_HOW TO COMPLETE THIS TASK_:
Return every line of the data below, exactly.

** THE INPUT follows **

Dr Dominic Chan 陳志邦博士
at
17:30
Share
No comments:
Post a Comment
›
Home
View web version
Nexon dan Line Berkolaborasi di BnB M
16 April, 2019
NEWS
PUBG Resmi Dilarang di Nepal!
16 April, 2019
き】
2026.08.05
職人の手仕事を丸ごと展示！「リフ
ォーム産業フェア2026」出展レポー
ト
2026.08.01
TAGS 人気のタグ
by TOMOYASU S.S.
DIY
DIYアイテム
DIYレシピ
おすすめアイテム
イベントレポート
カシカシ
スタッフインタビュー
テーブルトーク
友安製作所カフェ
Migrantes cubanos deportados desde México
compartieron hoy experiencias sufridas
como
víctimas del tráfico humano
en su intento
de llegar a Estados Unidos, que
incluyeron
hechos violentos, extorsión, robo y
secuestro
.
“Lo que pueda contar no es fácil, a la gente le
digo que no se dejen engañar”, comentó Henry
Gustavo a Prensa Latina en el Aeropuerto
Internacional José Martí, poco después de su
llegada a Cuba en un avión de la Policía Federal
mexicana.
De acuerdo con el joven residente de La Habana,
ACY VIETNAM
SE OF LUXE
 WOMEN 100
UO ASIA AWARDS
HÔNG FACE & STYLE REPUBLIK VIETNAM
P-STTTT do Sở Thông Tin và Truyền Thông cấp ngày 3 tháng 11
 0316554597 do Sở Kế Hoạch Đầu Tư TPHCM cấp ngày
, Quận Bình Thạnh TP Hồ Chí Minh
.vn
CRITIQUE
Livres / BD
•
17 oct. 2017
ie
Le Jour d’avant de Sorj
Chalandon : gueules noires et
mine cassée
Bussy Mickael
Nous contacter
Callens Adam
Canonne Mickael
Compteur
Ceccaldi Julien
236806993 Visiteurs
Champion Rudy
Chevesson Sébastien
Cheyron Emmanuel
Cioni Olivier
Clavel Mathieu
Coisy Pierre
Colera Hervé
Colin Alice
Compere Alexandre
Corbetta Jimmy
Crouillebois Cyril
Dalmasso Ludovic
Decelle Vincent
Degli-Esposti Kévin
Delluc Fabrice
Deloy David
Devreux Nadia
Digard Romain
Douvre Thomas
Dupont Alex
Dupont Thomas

** End of THE INPUT **

_OUTPUT BELOW_:
Dr Dominic Chan 陳志邦博士
at
17:30
Share
No comments:
Post a Comment
›
Home
View web version
Nexon dan Line Berkolaborasi di BnB M
16 April, 2019
NEWS
PUBG Resmi Dilarang di Nepal!
16 April, 2019
き】
2026.08.05
職人の手仕事を丸ごと展示！「リフ
ォーム産業フェア2026」出展レポー
ト
2026.08.01
TAGS 人気のタグ
by TOMOYASU S.S.
DIY
DIYアイテム
DIYレシピ
おすすめアイテム
イベントレポート
カシカシ
スタッフインタビュー
テーブルトーク
友安製作所カフェ
Migrantes cubanos deportados desde México
compartieron hoy experiencias sufridas
como
víctimas del tráfico humano
en su intento
de llegar a Estados Unidos, que
incluyeron
hechos violentos, extorsión, robo y
secuestro
.
“Lo que pueda contar no es fácil, a la gente le
digo que no se dejen engañar”, comentó Henry
Gustavo a Prensa Latina en el Aeropuerto
Internacional José Martí, poco después de su
llegada a Cuba en un avión de la Policía Federal
mexicana.
De acuerdo con el joven residente de La Habana,
ACY VIETNAM
SE OF LUXE
 WOMEN 100
UO ASIA AWARDS
HÔNG FACE & STYLE REPUBLIK VIETNAM
P-STTTT do Sở Thông Tin và Truyền Thông cấp ngày 3 tháng 11
 0316554597 do Sở Kế Hoạch Đầu Tư TPHCM cấp ngày
, Quận Bình Thạnh TP Hồ Chí Minh
.vn
CRITIQUE
Livres / BD
•
17 oct. 2017
ie
Le Jour d’avant de Sorj
Chalandon : gueules noires et
mine cassée
Bussy Mickael
Nous contacter
Callens Adam
Canonne Mickael
Compteur
Ceccaldi Julien
236806993 Visiteurs
Champion Rudy
Chevesson Sébastien
Cheyron Emmanuel
Cioni Olivier
Clavel Mathieu
Coisy Pierre
Colera Hervé
Colin Alice
Compere Alexandre
Corbetta Jimmy
Crouillebois Cyril
Dalmasso Ludovic
Decelle Vincent
Degli-Esposti Kévin
Delluc Fabrice
Deloy David
Devreux Nadia
Digard Romain
Douvre Thomas
Dupont Alex
Dupont Thomas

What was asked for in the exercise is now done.